Lines with "scroll": please show every one of them from the listing below.

⟨

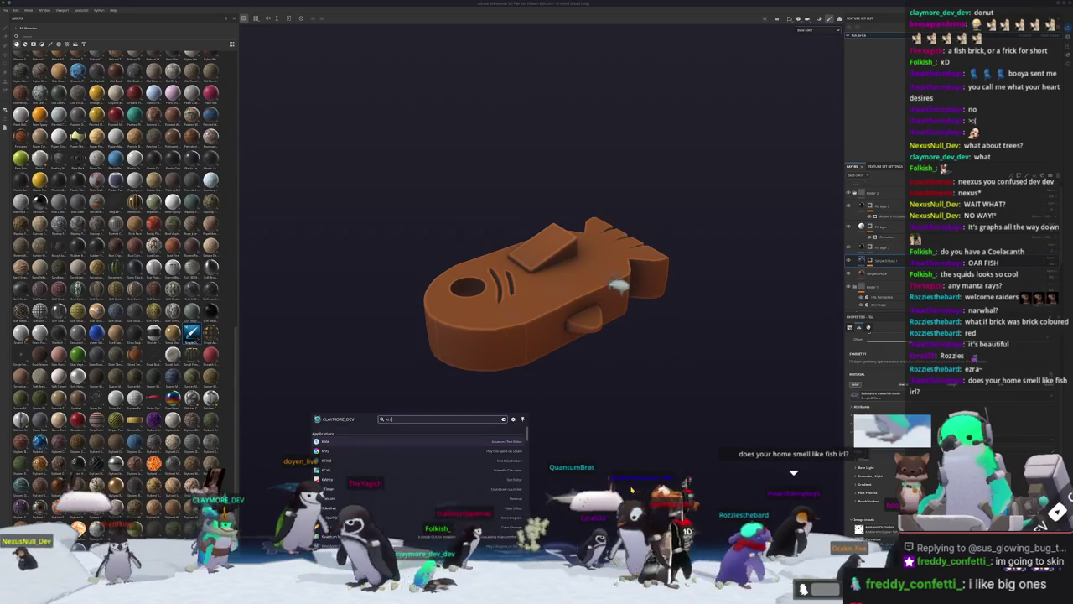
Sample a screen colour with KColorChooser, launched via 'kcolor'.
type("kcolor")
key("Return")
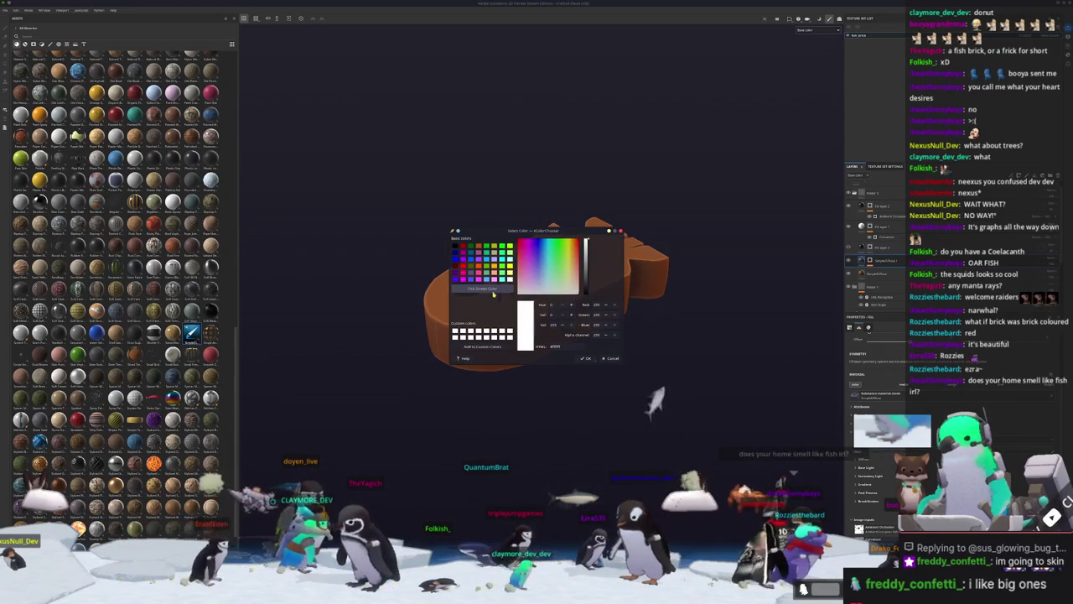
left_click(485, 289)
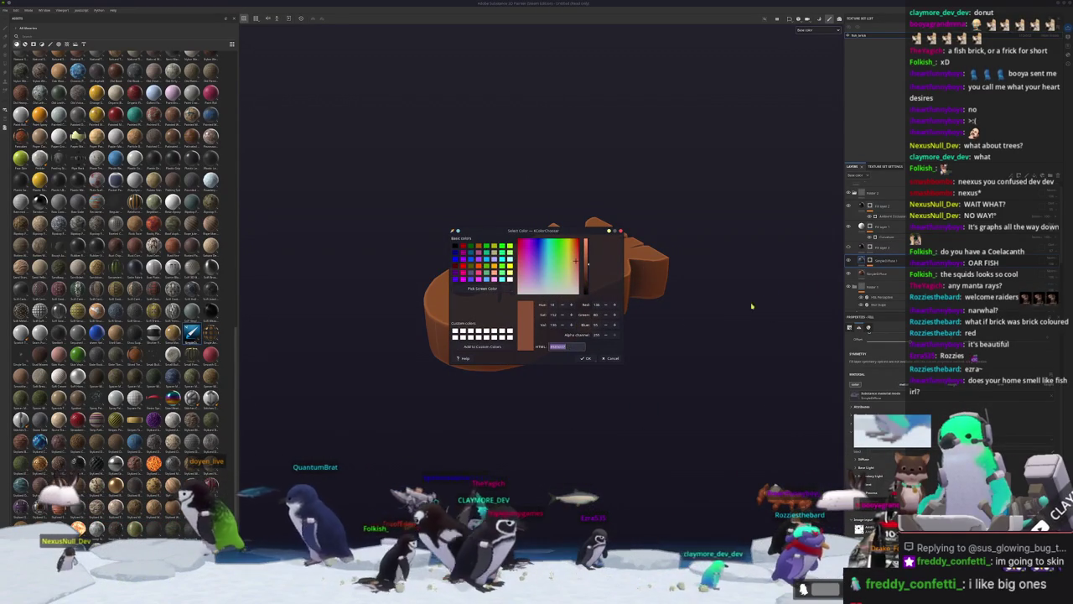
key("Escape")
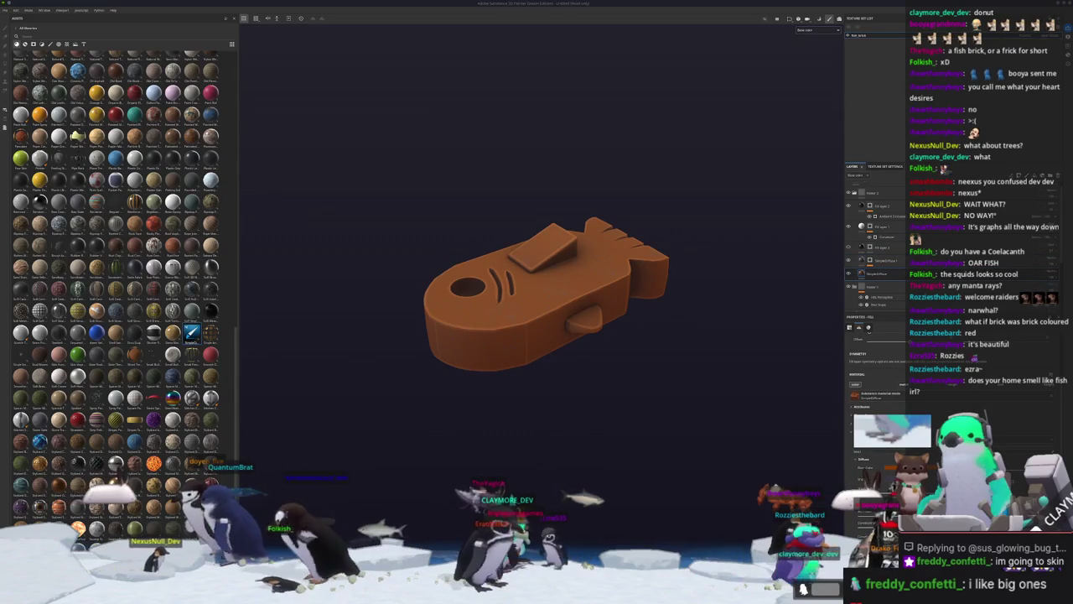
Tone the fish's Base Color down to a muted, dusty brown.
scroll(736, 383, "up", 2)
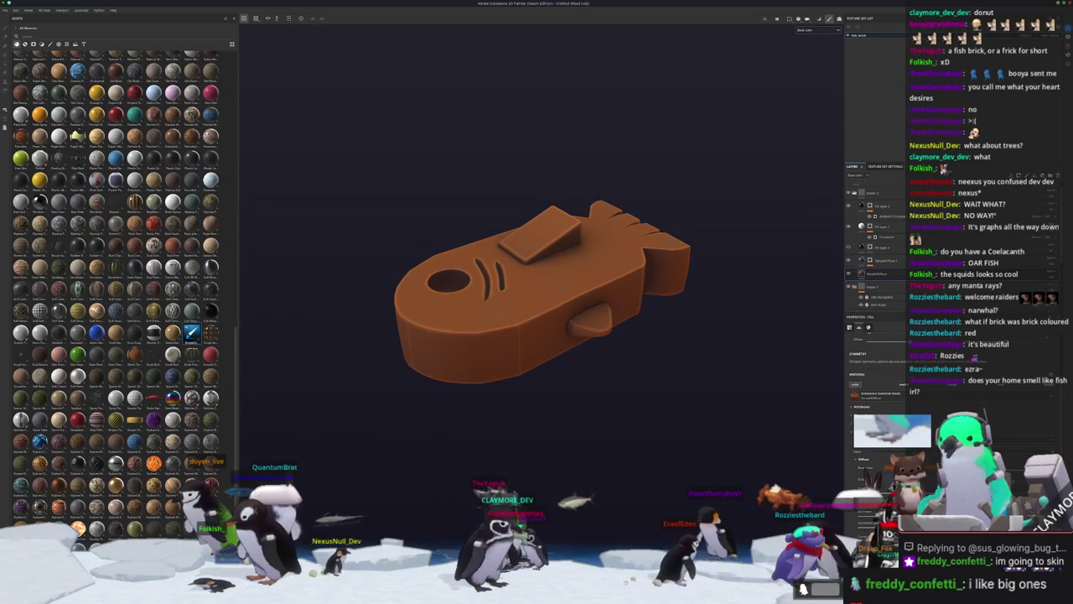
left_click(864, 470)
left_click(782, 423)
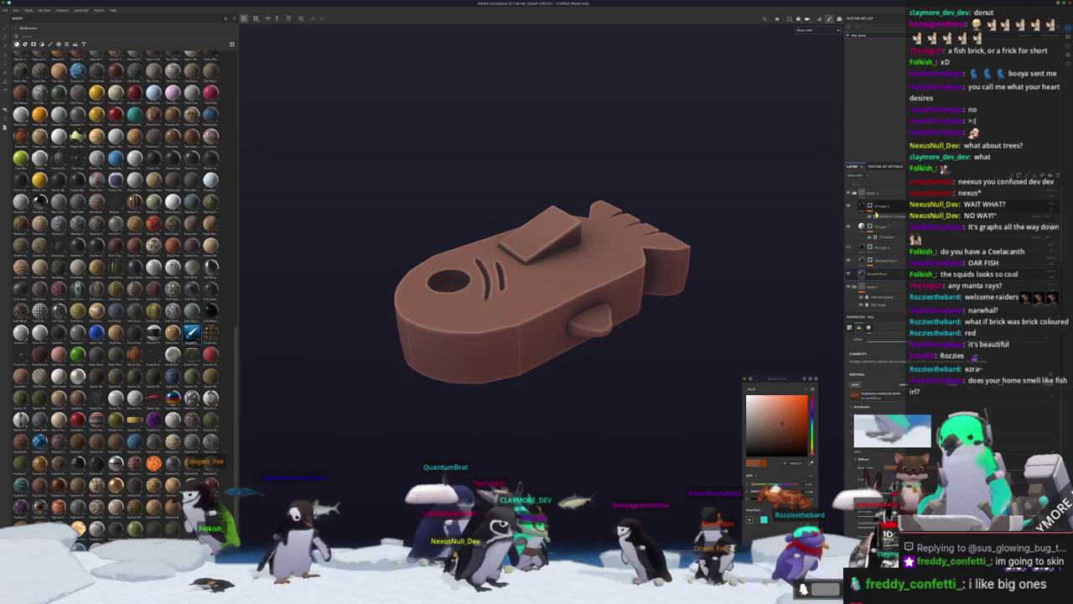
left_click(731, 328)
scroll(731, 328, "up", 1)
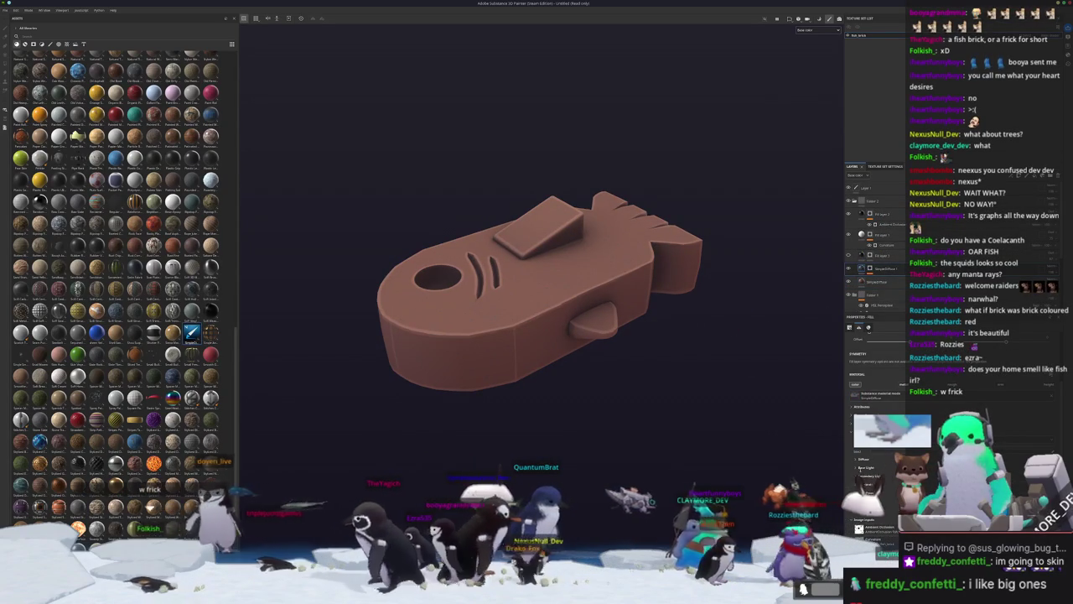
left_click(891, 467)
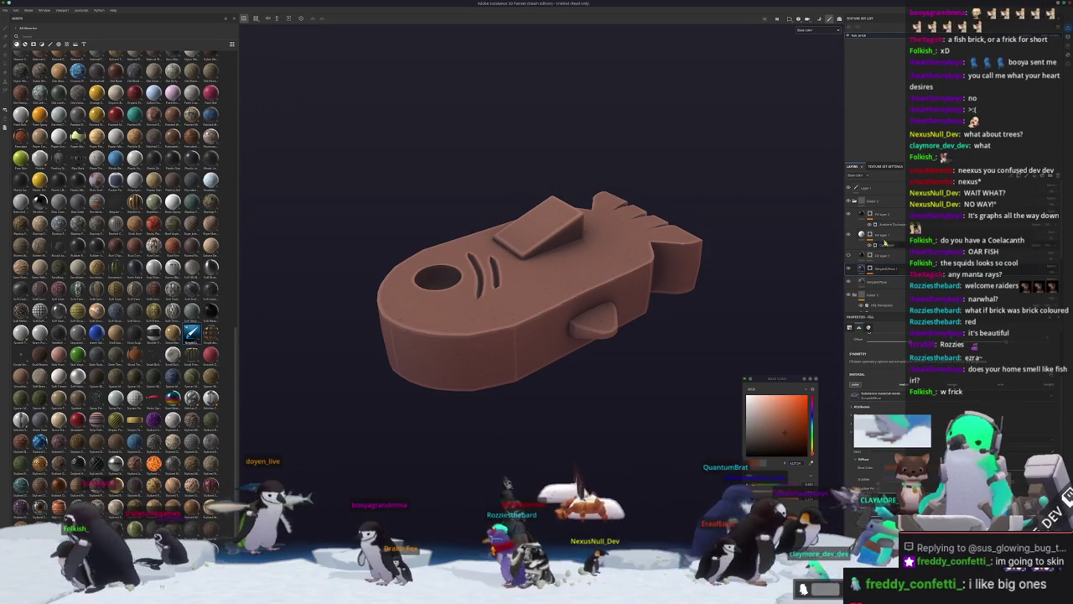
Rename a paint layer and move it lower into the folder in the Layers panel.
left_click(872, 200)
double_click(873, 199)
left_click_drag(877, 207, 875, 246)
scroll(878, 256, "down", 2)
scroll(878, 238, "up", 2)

⟩

**ANSWER SPACE:**
scroll(736, 383, "up", 2)
scroll(731, 328, "up", 1)
scroll(878, 256, "down", 2)
scroll(878, 238, "up", 2)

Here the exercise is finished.